Exercise:
Carry on the account of the moth S. conisalia from the end of its last sentence.

The larva of S. conisalia is coloured dark brown.

Meyrick described the adult male of this species as follows:

Male. — 10 mm. Head, palpi, antennae, thorax, and abdomen fuscous. Legs dark fuscous, apex of joints ochreous-whitish, posterior tibiae ochreous-whitish. Forewings elongate, costa gently arched, apex rounded, hindmargin very obliquely rounded; fuscous, irrorated with blackish; some scattered white scales, tending to form irregular transverse strigulae; the absence of these appears to form darker median and subterminal fasciae; a distinct white double spot on inner margin before middle, and a very small one before anal angle; a hindmarginal row of cloudy white dots : cilia fuscous, mixed with grey- whitish, with a cloudy dark fuscous line near base. Hindwings fuscous-grey; cilia whitish-grey, with a fuscous basal line.

The female is apterous.

This species is a case moth with the case being spindle shaped. It was also described by P. Hättenschwiler as follows:

Flat, with distinct lateral margin, surface irregularly decorated with sand and lichen; before pupation case is coated with loose silk web. Dimensions:6.0-8.5 mml ong, 2-3 mm wide(♂♂); 7-12 mm long, 2.0-3.2 mm wide (♀♀)

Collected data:

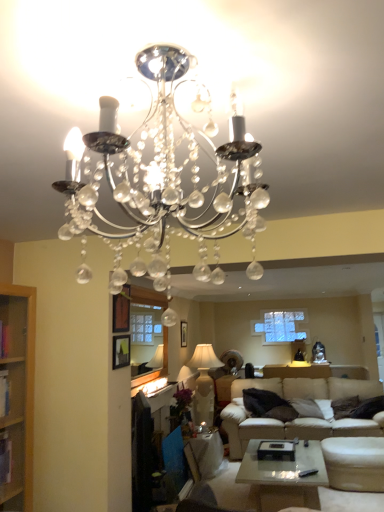
Question: Visually, is clear glass window screen at center positioned to the left or to the right of clear crystal chandelier at upper center, the second lamp from the bottom?

Choices:
 (A) left
 (B) right

Answer: (A)

Question: Looking at their shapes, would you say clear glass window screen at center is wider or thinner than clear crystal chandelier at upper center, acting as the first lamp starting from the top?

Choices:
 (A) thin
 (B) wide

Answer: (A)

Question: Considering the real-world distances, which object is farthest from the clear glass window screen at center?

Choices:
 (A) matte white side table at lower center
 (B) white fabric lampshade at center, arranged as the 2th lamp when viewed from the top
 (C) clear crystal chandelier at upper center, acting as the first lamp starting from the top
 (D) beige fabric couch at lower right

Answer: (C)

Question: Based on their relative distances, which object is farther from the clear glass window screen at center?

Choices:
 (A) clear crystal chandelier at upper center, the second lamp from the bottom
 (B) white fabric lampshade at center, which is counted as the second lamp, starting from the front
 (C) matte white side table at lower center
 (D) beige fabric couch at lower right

Answer: (A)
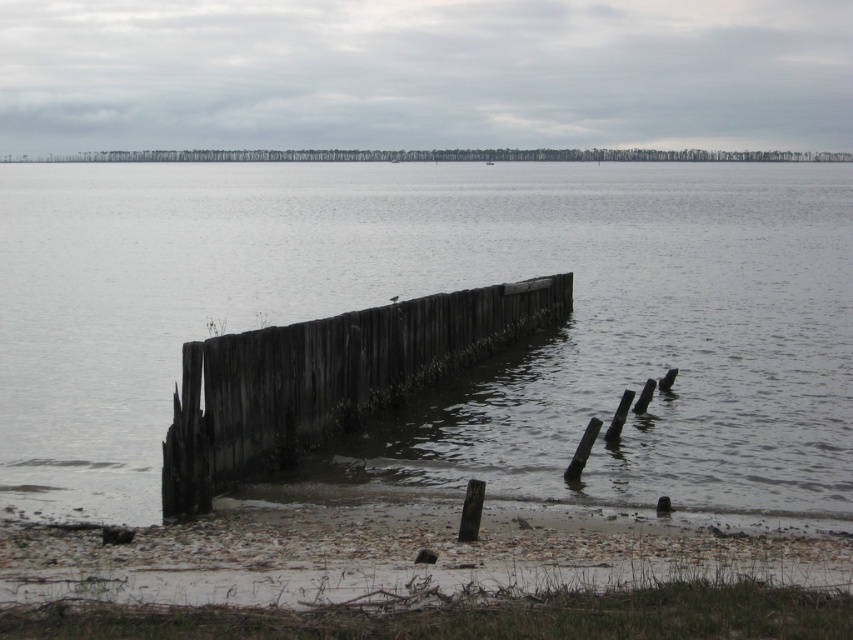
Is smooth sand shoreline at lower center bigger than weathered wood dock at center?

No, smooth sand shoreline at lower center is not bigger than weathered wood dock at center.

Is smooth sand shoreline at lower center in front of weathered wood dock at center?

Yes, smooth sand shoreline at lower center is in front of weathered wood dock at center.

Describe the element at coordinates (401, 554) in the screenshot. I see `smooth sand shoreline at lower center` at that location.

Image resolution: width=853 pixels, height=640 pixels. I want to click on smooth sand shoreline at lower center, so [x=401, y=554].

Which is below, weathered wood water at center or smooth sand shoreline at lower center?

Positioned lower is smooth sand shoreline at lower center.

Is point (740, 381) closer to camera compared to point (294, 545)?

No, (740, 381) is further to viewer.

Locate an element on the screen. The height and width of the screenshot is (640, 853). weathered wood water at center is located at coordinates (438, 291).

This screenshot has width=853, height=640. In order to click on weathered wood water at center in this screenshot , I will do pyautogui.click(x=438, y=291).

Between weathered wood water at center and weathered wood dock at center, which one is positioned higher?

weathered wood water at center is higher up.

Does weathered wood water at center come behind weathered wood dock at center?

Yes, it is behind weathered wood dock at center.

Locate an element on the screen. This screenshot has height=640, width=853. weathered wood water at center is located at coordinates (438, 291).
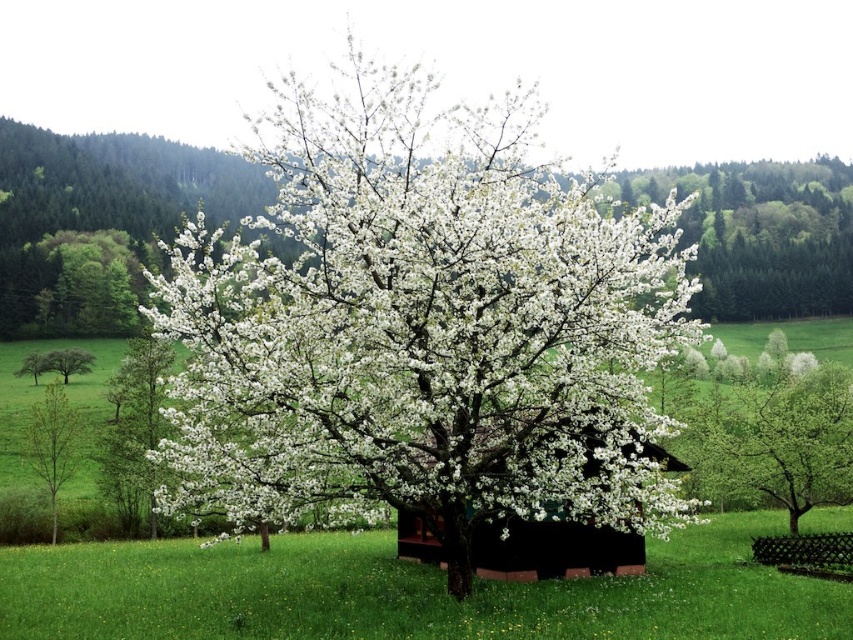
Measure the distance between point (247, 156) and camera.

18.15 meters

Can you confirm if white matte tree at center is positioned to the right of black wood hut at center?

In fact, white matte tree at center is to the left of black wood hut at center.

Where is `white matte tree at center`? white matte tree at center is located at coordinates (421, 326).

Does green smooth tree at left appear under green matte tree at left?

Yes.

Does green smooth tree at left have a smaller size compared to green matte tree at left?

No, green smooth tree at left is not smaller than green matte tree at left.

Describe the element at coordinates (51, 444) in the screenshot. The width and height of the screenshot is (853, 640). I see `green smooth tree at left` at that location.

Locate an element on the screen. The height and width of the screenshot is (640, 853). green smooth tree at left is located at coordinates (51, 444).

Is the position of white matte tree at center less distant than that of green smooth tree at left?

That is True.

How far apart are white matte tree at center and green smooth tree at left?

white matte tree at center is 26.20 meters from green smooth tree at left.

Does point (194, 467) lie in front of point (39, 467)?

Yes, point (194, 467) is in front of point (39, 467).

At what (x,y) coordinates should I click in order to perform the action: click on white matte tree at center. Please return your answer as a coordinate pair (x, y). Image resolution: width=853 pixels, height=640 pixels. Looking at the image, I should click on (421, 326).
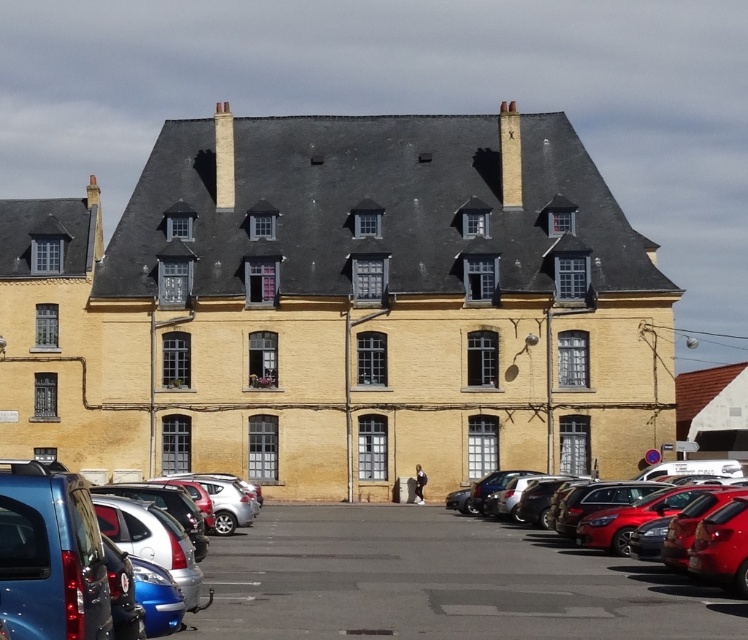
Question: Is metallic silver car at lower left further to camera compared to shiny red car at lower right?

Choices:
 (A) yes
 (B) no

Answer: (B)

Question: Does metallic silver car at lower left have a larger size compared to shiny blue sedan at lower left?

Choices:
 (A) yes
 (B) no

Answer: (B)

Question: Does shiny blue sedan at lower left lie behind shiny red car at lower right?

Choices:
 (A) yes
 (B) no

Answer: (B)

Question: Which of these objects is positioned farthest from the shiny blue sedan at lower left?

Choices:
 (A) metallic silver car at lower left
 (B) shiny red car at lower right

Answer: (B)

Question: Which of the following is the farthest from the observer?

Choices:
 (A) (233, 589)
 (B) (607, 532)

Answer: (B)

Question: Which point is closer to the camera taking this photo?

Choices:
 (A) (46, 586)
 (B) (571, 524)

Answer: (A)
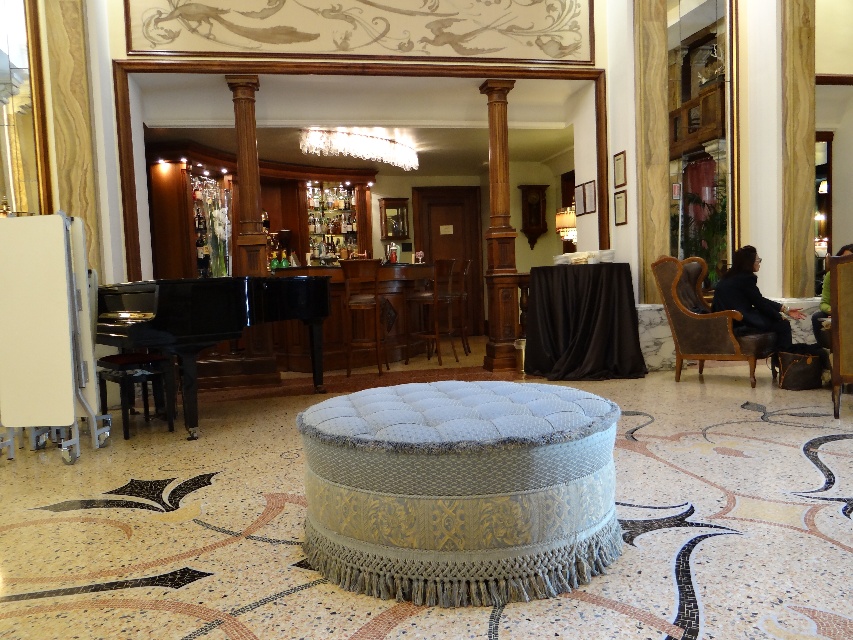
Question: Based on their relative distances, which object is farther from the white glass chandelier at upper center?

Choices:
 (A) brown polished wood column at center
 (B) black leather stool at lower left

Answer: (B)

Question: Which object is positioned closest to the black polished piano at left?

Choices:
 (A) white glass chandelier at upper center
 (B) brown leather armchair at right
 (C) brown leather armchair at center

Answer: (C)

Question: Can you confirm if black leather stool at lower left is thinner than brown leather armchair at center?

Choices:
 (A) yes
 (B) no

Answer: (B)

Question: Can you confirm if black leather stool at lower left is positioned to the right of white glass chandelier at upper center?

Choices:
 (A) no
 (B) yes

Answer: (A)

Question: Observing the image, what is the correct spatial positioning of white glass chandelier at upper center in reference to brown wooden bar stool at center?

Choices:
 (A) above
 (B) below

Answer: (A)

Question: Among these points, which one is farthest from the camera?

Choices:
 (A) (318, 131)
 (B) (376, 273)
 (C) (491, 232)
 (D) (685, 317)

Answer: (A)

Task answer:
==Distribution==
S. conisalia is endemic to New Zealand. This species has been observed only in the North Island at Karikari, Paihia, in the Poor Knights Islands, and in the Auckland and Wellington regions.

== Habitat and hosts ==
This species inhabits native forest as well as coastal areas preferring rocky outcrops and cliffs, often at locations exposed to sea spray. Larvae consume algae and lichens. Hudson stated that one of the larval host species is Pleurococcus vulgaris. The larval cases can be found on fences and tree trunks.

== Behaviour ==
Larvae pupate in September with adult males being on the wing from September to March. The female, once she has emerged, stands motionless on the larval case awaiting the winged male. Adult males have been successfully collected before sunrise on damp days.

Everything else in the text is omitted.